BEGIN Information provided
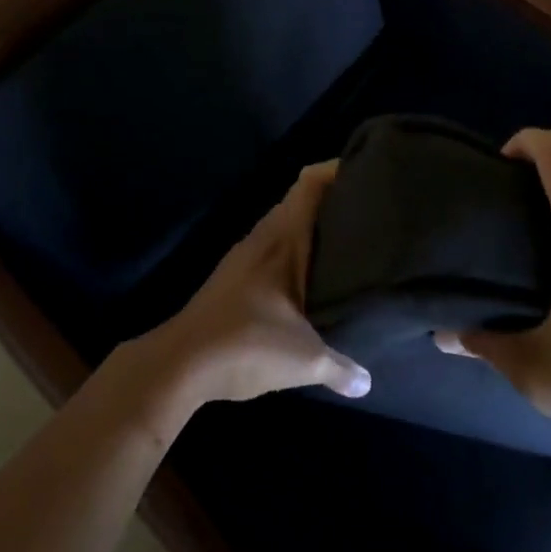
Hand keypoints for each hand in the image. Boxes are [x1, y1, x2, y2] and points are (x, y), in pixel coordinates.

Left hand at [140, 163, 370, 409]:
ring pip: (285, 226)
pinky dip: (296, 251)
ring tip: (350, 240)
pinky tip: (313, 276)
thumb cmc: (246, 345)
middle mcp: (263, 237)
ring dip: (313, 228)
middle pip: (300, 200)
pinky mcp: (234, 279)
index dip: (337, 168)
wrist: (179, 366)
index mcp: (281, 238)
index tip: (369, 171)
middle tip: (372, 210)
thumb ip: (340, 367)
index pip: (310, 182)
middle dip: (334, 200)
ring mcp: (245, 257)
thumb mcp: (304, 360)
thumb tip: (367, 383)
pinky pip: (273, 249)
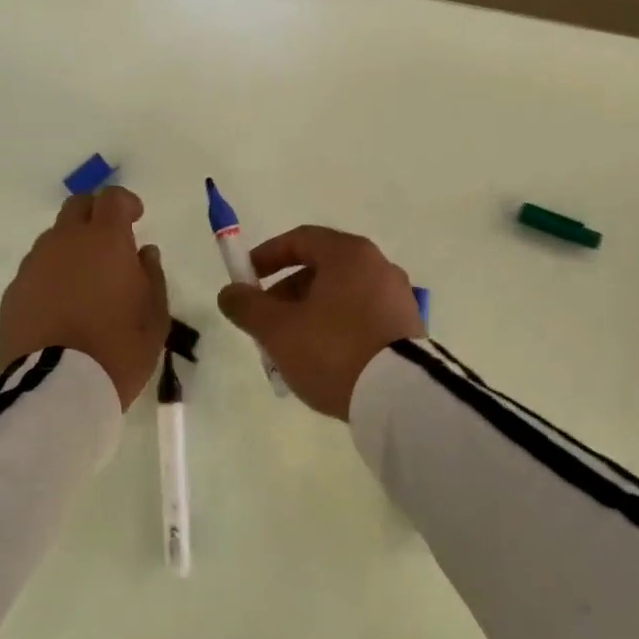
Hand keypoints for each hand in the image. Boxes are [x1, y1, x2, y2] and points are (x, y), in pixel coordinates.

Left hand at [0, 188, 169, 409]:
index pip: (112, 198)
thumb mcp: (155, 316)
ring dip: (72, 247)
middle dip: (95, 214)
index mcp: (104, 240)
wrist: (57, 389)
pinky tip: (61, 306)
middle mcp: (64, 242)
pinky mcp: (13, 293)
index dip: (126, 202)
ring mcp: (33, 266)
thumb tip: (144, 253)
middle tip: (110, 242)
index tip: (136, 218)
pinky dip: (51, 276)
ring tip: (85, 281)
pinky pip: (36, 271)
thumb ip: (152, 275)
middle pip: (76, 207)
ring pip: (53, 239)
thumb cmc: (118, 349)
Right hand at [216, 226, 423, 419]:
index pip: (301, 239)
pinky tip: (323, 362)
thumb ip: (247, 306)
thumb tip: (230, 293)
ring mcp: (398, 298)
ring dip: (309, 315)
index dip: (267, 256)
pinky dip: (336, 329)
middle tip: (266, 324)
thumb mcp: (278, 330)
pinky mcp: (409, 329)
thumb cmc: (333, 350)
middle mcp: (378, 266)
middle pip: (321, 269)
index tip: (246, 279)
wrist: (400, 399)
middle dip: (286, 294)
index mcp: (349, 254)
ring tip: (291, 351)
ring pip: (340, 297)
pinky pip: (362, 318)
END Information provided
Give again, exactly, the lines starting at the first entry above and ending at the line with "Right hand at"; please leave pictures out.

Hand keypoints for each hand in the image. Boxes are [x1, y1, x2, y2] and points are (x, y), in pixel coordinates.

Left hand at [140, 163, 370, 409]:
ring pip: (285, 226)
pinky dip: (296, 251)
ring tip: (350, 240)
pinky tip: (313, 276)
thumb cmc: (246, 345)
middle mcp: (263, 237)
ring dip: (313, 228)
middle pip: (300, 200)
pinky mcp: (234, 279)
index dip: (337, 168)
wrist: (179, 366)
index mcp: (281, 238)
index tip: (369, 171)
middle tip: (372, 210)
thumb ip: (340, 367)
index pip: (310, 182)
middle dip: (334, 200)
ring mcp: (245, 257)
thumb mcp: (304, 360)
thumb tip: (367, 383)
pinky pip: (273, 249)
Hand keypoints for each hand in the image. Boxes are [x1, y1, x2, y2] and points are (x, y), in pixel coordinates.

Left hand at [0, 188, 169, 409]:
index pip: (112, 198)
thumb mcp: (155, 316)
ring dip: (72, 247)
middle dip: (95, 214)
index mcp: (104, 240)
wrist: (57, 389)
pinky tip: (61, 306)
middle mcp: (64, 242)
pinky mcp: (13, 293)
index dip: (126, 202)
ring mcp: (33, 266)
thumb tip: (144, 253)
middle tip: (110, 242)
index tip: (136, 218)
pinky dip: (51, 276)
ring tip: (85, 281)
pinky pip: (36, 271)
thumb ip: (152, 275)
middle pip: (76, 207)
ring pip: (53, 239)
thumb cmc: (118, 349)
Right hand at [216, 226, 423, 419]:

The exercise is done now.